The placement of the Maror in the order of the Seder is quite mysterious.
When we observe the 15 steps of the Seder, we see that there is a clear path of ascension. Our actions throughout the night take us through a virtual journey where we, ourselves, are experiencing a trek from bondage to freedom. Corresponding to the 15 steps entering into the courtyard of the Beit HaMikdash, every act that we do seems to take us one step farther away from the salty tears of Karpas to the festive bliss of Hallel and Nirtzah.
When we reach the middle five steps of the Seder, we find ourselves at a point of transition. The four steps revolving around Matzah and Maror are a recreation of the ceremony that the Jewish nation performed while still in Egypt but already smelling the scent of freedom. As we eat the Matzah and lean, it seems that we have finally gotten to the place in the Seder where we, too, are smelling the scent of freedom and it smells a lot like the delicious Shulchan Aruch food that is only a few minutes away.
And it is at that point of transition, moments away from freedom, when the Maror ceremony commences.
Maror. The symbol of bitterness. The symbol of pain. Chicken soup with Kosher for Pesach Luckshen is on our mind, yet tears of suffering are pouring down are cheeks! How do we understand this contradiction of emotions we are supposed to be experiencing at this time? And why would the Jewish nation be commanded to be eating Maror while still in slavery and specifically at a time when they are beginning their freedom? What are we to make of this?
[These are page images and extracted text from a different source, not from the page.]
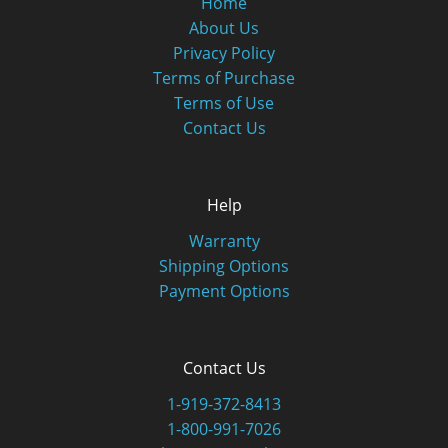
Home
About Us
Privacy Policy
Terms of Purchase
Terms of Use
Contact Us
Help
Warranty
Shipping Options
Payment Options
Contact Us
1-919-372-8413
1-800-991-7026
Many suggest that the message here is one of “never forget where you came from” or “realize that it was the pain of the past that got you to this point”. But, I would like to suggest a somewhat different approach based on my work with so many people who are trying to make major changes in their lives, to go from whatever “slavery” they are experiencing in their life to whatever “freedom” they are looking for. It can be the slavery of an addiction, of a toxic relationship, of a dead-end job, or of a life without Torah values.
The message of Maror smack in the middle of the Seder can very well be teaching us that as difficult as slavery is, very often the pain of transitioning out of that slavery can be even harder, more painful and certainly scarier. For as bad as that slavery may seem, there is a certain complacency and comfort that is present, and the idea of having to pick up and enter into a “desert” without knowing what will happen there can be absolutely frightening.
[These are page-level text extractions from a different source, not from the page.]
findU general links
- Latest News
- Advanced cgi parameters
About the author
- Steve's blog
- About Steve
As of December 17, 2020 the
Certainly, one who pays close attention to the subtle hints of the Torah and of our Sages can see that this was not an easy task for the Jewish people. We know that only a small number of Jews actually left Egypt. We read how when they are commanded to “request a man from his friend (rayaihu)” silver and gold vessels (Shemos 11:2), an usual term of affection referring to their Egyptian masters. And we see how whenever anything goes wrong in the Desert, some Jews fondly reminisce about their time in Egypt and how they “sat by the pot of meat” and “ate bread till they were full” (Shemos 16:3).
The Maror teaches us to be sensitive of the pain of transition from slavery to freedom. To look around us and see if there are people in our life who are experiencing this pain and maybe longing for those “good old days” of slavery, when life was just more simple. And Maror is a time to look inward and ask ourselves if, perhaps, we are avoiding a potential Exodus in our own life because we are afraid of the Desert ahead. And if in fact we are, Maror is a time to strengthen ourselves and remind us that Shulchan Aruch is only moments away.